Thanks ali- obviously we will require more when you get time!


----------



## ali-s.j. (Jun 6, 2011)

lola24 said:


> oh, love her! :love-eyes::love-eyes:
> i could eat that chocolate button nose too!!
> Thanks ali- obviously we will require more when you get time!


Thanks Katie, I love her nose too - and her eyes, oh her eyes, they are hazel green and just melt me


----------



## lola24 (Aug 14, 2011)

oh i know what you mean- Lola has hazel eyes and they are stunning. I think they have them to aid the hypnotherapy that the use on us....... when i snap my paw, you will get the bone out of the fridge.......


----------



## Janev1000 (Oct 4, 2011)

Hi Ali Izzy looks gorgeous. Very similar coat to Biscuit. Have you had any of her body fluff trimmed yet? As Biscuit is not very tall with a very woolly coat that is already 3" long, I am planning for him to have a small belly and leg trim next week as he always gets so wet & mucky there and takes ages to dry. We mainly walk in muddy places so I think this will make cleaning easier. However, he's only going to be 18 weeks and I worry I am having him trimmed too soon?


----------



## Kirsty (Sep 9, 2011)

I wouldn't be without my simple dog comb and tropiclean detangle spray. Xx


----------



## colpa110 (Jul 5, 2011)

Gorgeous pictures of Izzy Ali....I'm still drawn to light coloured poos


----------



## ali-s.j. (Jun 6, 2011)

Janev1000 said:


> Hi Ali Izzy looks gorgeous. Very similar coat to Biscuit. Have you had any of her body fluff trimmed yet? As Biscuit is not very tall with a very woolly coat that is already 3" long, I am planning for him to have a small belly and leg trim next week as he always gets so wet & mucky there and takes ages to dry. We mainly walk in muddy places so I think this will make cleaning easier. However, he's only going to be 18 weeks and I worry I am having him trimmed too soon?

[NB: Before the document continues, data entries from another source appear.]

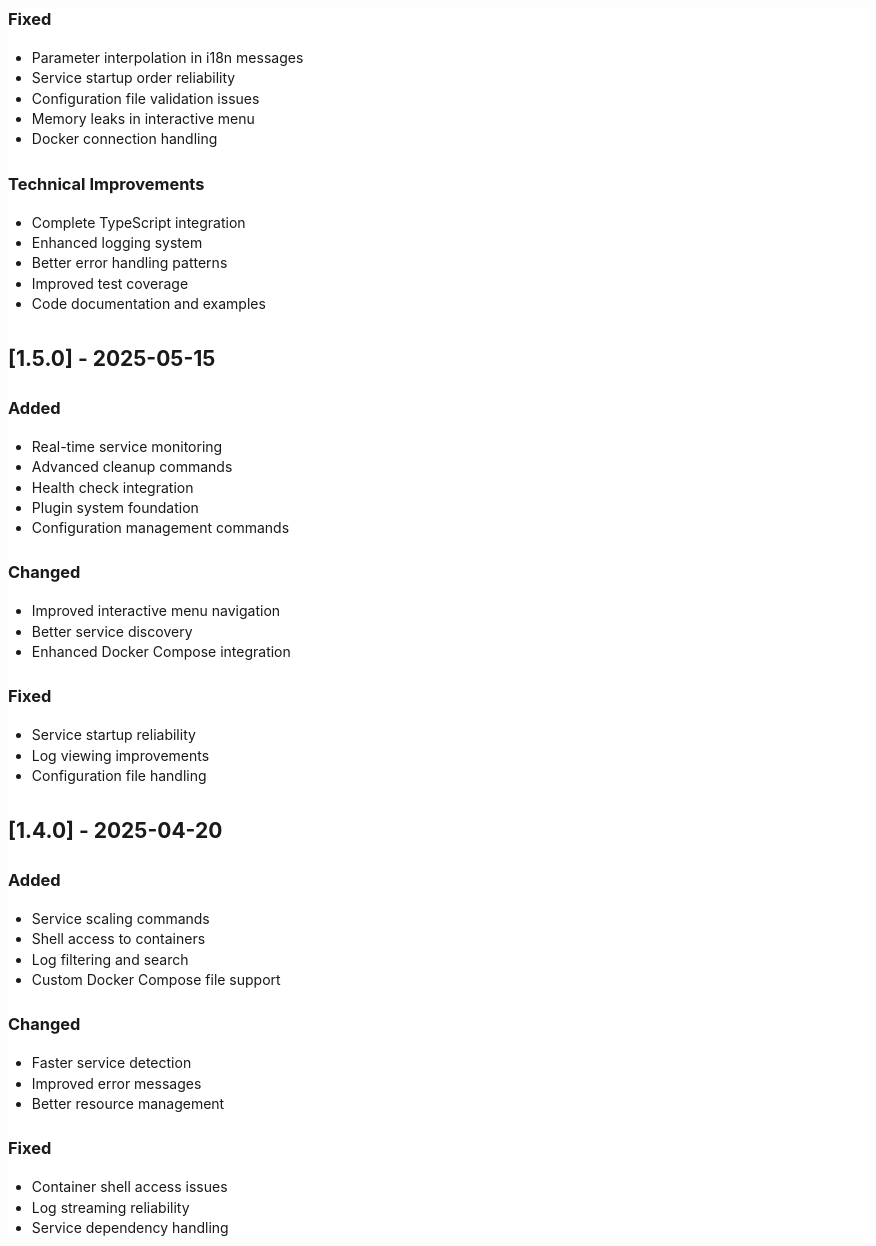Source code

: ### Fixed
- Parameter interpolation in i18n messages
- Service startup order reliability
- Configuration file validation issues
- Memory leaks in interactive menu
- Docker connection handling

### Technical Improvements
- Complete TypeScript integration
- Enhanced logging system
- Better error handling patterns
- Improved test coverage
- Code documentation and examples

## [1.5.0] - 2025-05-15

### Added
- Real-time service monitoring
- Advanced cleanup commands
- Health check integration
- Plugin system foundation
- Configuration management commands

### Changed
- Improved interactive menu navigation
- Better service discovery
- Enhanced Docker Compose integration

### Fixed
- Service startup reliability
- Log viewing improvements
- Configuration file handling

## [1.4.0] - 2025-04-20

### Added
- Service scaling commands
- Shell access to containers
- Log filtering and search
- Custom Docker Compose file support

### Changed
- Faster service detection
- Improved error messages
- Better resource management

### Fixed
- Container shell access issues
- Log streaming reliability
- Service dependency handling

So far I have only trimmed her face so we can see one another! Izzy's coat is long, but wavy, and doesn't matt much yet. I'll keep her coat as it is for as long as I can manage it. We walk in muddy places too, but I'm not too worried about it. I do bath her weekly (ish) because I like to see her true colour



Kirsty said:


> I wouldn't be without my simple dog comb and tropiclean detangle spray. Xx


I must order more detangler spray, and I'm going to get conditioner too 



colpa110 said:


> Gorgeous pictures of Izzy Ali....I'm still drawn to light coloured poos


Me too Colin, I would like a lemon roan next, or a red ......


----------



## Janev1000 (Oct 4, 2011)

Not sure whether I'm doing the right thing! Perhaps just a teeny trim underneath. If he was a bit taller I wouldn't worry but it would be nice to see a bit more leg! As he has American spaniel in his mix, they tend to have a thicker coat, which makes him look quite tubby!


----------



## M&M's mummy (Jul 12, 2011)

JulesB said:


> Did you give your husband a reverse mohican????
> 
> I have only trimmed Betty's face before and not sure that was a very good attempt as i had to hold her between my knees to stop her wriggling!!!!


Yep  but just one bit about half way so not a full strip.


----------



## anndante (Oct 26, 2011)

Gosh, Izzy looks so much like my Polly! She's 6 months now.


----------